Era uma conversa sobre família, daquelas que começam despretensiosamente. Ou, nem tanto, pois pretensão havia. Nada mais natural do que conhecer as origens de um sujeito para lhe dar a honra da amizade, afinal, conhecimento vem antes de confiança. E tem que ser a passos largos. Quem as coloca lado a lado ou inverte esta ordem natural corre o risco de frustrar-se.
E sobre família há muito o que dizer, desde a identificação dos seus membros até os hábitos, costumes e a forma como se leva a vida neste núcleo tão seleto. Pois o que é este grupo de indivíduos, senão uma seleção de pessoas? Falo do ponto de vista genético, condição considerada quando diante de perguntas familiares. Quem é teu pai? Sua mãe? Quantos irmãos você tem?
É fácil responder citando nomes ou enumerando cabeças. Nesta conversa, porém, exigia-se mais. Era preciso buscar informações mais precisas, contar histórias e destrinchar a convivência com os seus. Democraticamente, de forma bem organizada, cada qual se pronunciava na tribuna invisível daquele círculo de futuros amigos. O discurso tinha sua importância, mas não era motivo para as vassouras e baldes estacionarem nas mãos, a limpeza prosseguia. Pois bem, eu ainda não disse, mas tudo isso acontecia em meio a uma faxina rotineira na agenda de jovens seminaristas.
Quando chegou a vez deste que vos escreve, tomei a palavra e a vassoura, aquela para iniciar o meu discurso, esta para esfregar o chão. E entre pausas e esfregadas, falei o que eu poderia falar sobre minha família. Já me preparava para deixar aquela tribuna quando veio uma réplica.
“Mas e o seu pai?”.
“Ué, o que tem o meu pai?”.
“Seu pai, fala do seu pai”.
“Meus pais são separados”.
“Mas fala algo que você saiba sobre seu pai”.
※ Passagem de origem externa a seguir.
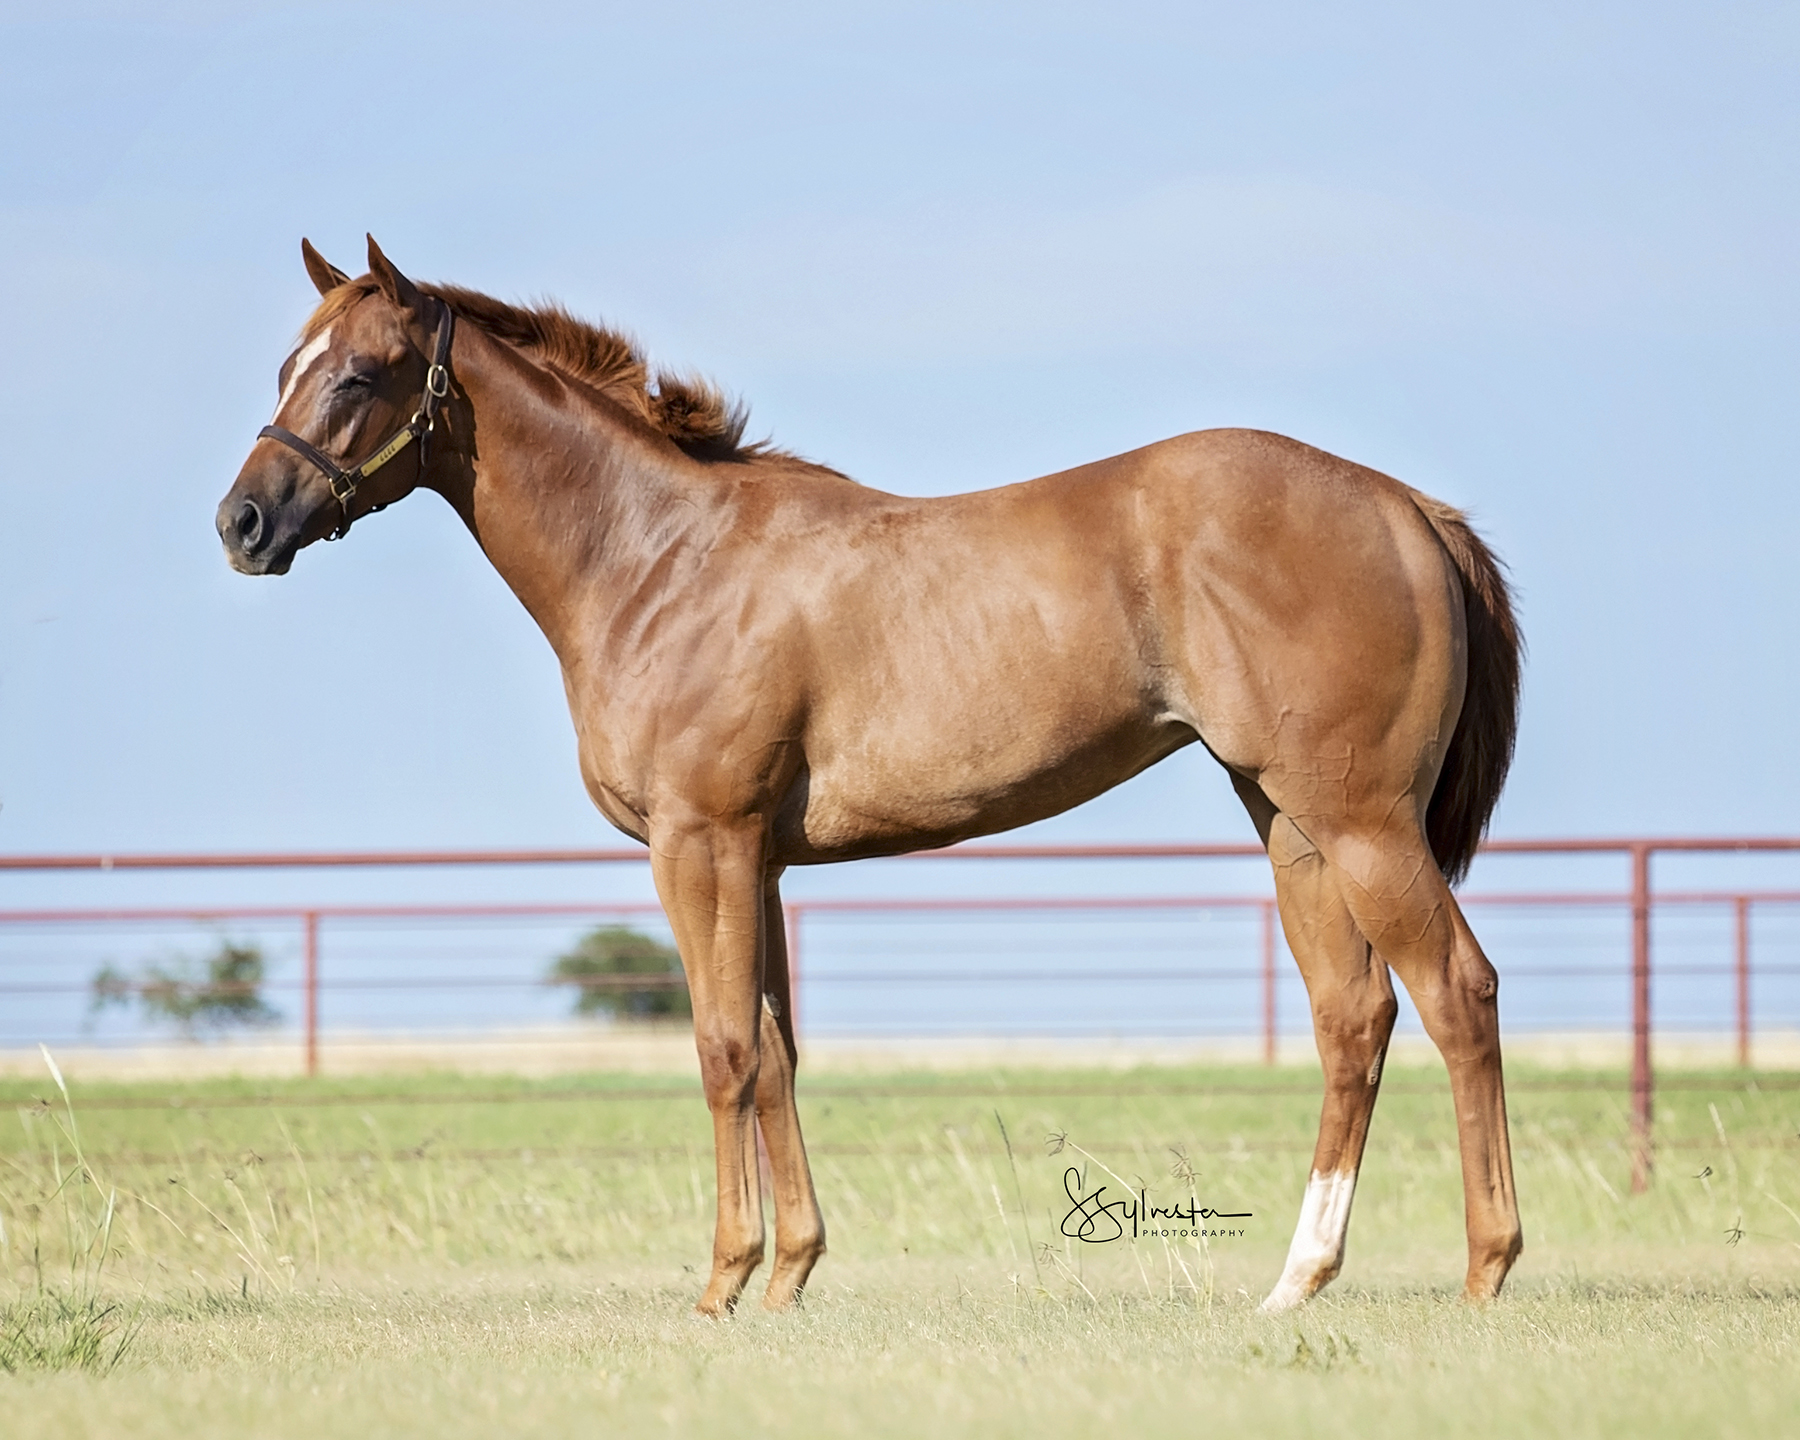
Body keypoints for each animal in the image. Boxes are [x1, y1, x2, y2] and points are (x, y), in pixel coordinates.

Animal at [217, 235, 1526, 1317]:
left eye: (358, 375)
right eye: (286, 365)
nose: (242, 524)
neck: (659, 560)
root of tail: (1407, 506)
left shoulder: (700, 843)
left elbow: (721, 1049)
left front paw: (724, 1283)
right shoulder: (759, 860)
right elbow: (777, 1051)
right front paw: (791, 1275)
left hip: (1363, 823)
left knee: (1458, 993)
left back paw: (1485, 1269)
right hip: (1291, 822)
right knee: (1353, 1018)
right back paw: (1297, 1282)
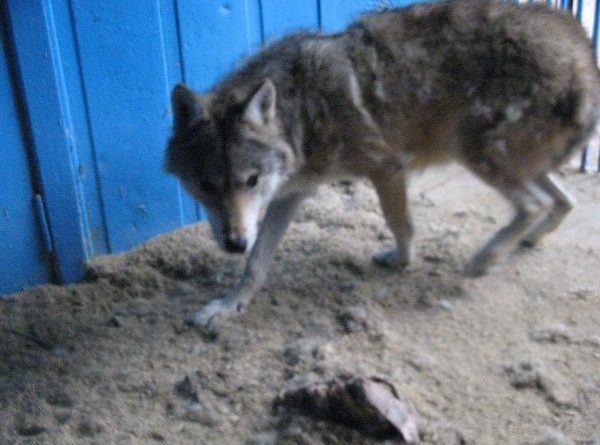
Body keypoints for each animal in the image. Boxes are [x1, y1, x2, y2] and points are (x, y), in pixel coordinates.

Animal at [164, 0, 600, 330]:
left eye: (251, 180)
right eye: (206, 186)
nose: (234, 243)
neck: (302, 111)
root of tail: (584, 54)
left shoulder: (385, 167)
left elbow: (400, 224)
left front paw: (402, 261)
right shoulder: (292, 194)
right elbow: (256, 264)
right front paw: (228, 307)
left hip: (474, 152)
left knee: (534, 205)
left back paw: (484, 260)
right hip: (515, 162)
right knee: (565, 201)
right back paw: (526, 241)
“Meu pai foi morar longe”.
“Mas alguma coisa você deve saber sobre ele”.
“Meus pais se separaram quando era bem pequeno”.
“Ah, deve ter alguma coisa que você saiba sobre ele”.
“Não sei, não”.
“Faz uma forcinha, cara, você deve saber”.
Eu sabia. “Meu pai tinha uma mula!”.
Silêncio. O rangido do atrito da vassoura com o piso cessou. A torneira que fornecia água para limpeza se fechou. Olhares confusos se cruzaram. E sobre mim caíram as contestações. Mas não havia o que contestar. Este era o fato, meu pai tinha uma mula, era a lembrança mais significativa e verdadeira que eu tinha naquele momento.
Anos mais tarde, tive a oportunidade de estar com alguns destes ex-companheiros de seminário novamente, agora, em realidades bem distintas. Acompanhado de sua namorada, um deles me apresentou cordialmente a sua amada. “Este aqui é o Netinho”. Qual não foi a minha surpresa quando ela emendou em seguida, “Ah, aquele que o pai tinha uma mula?”. Definitivamente, família não é sobre nomes e números.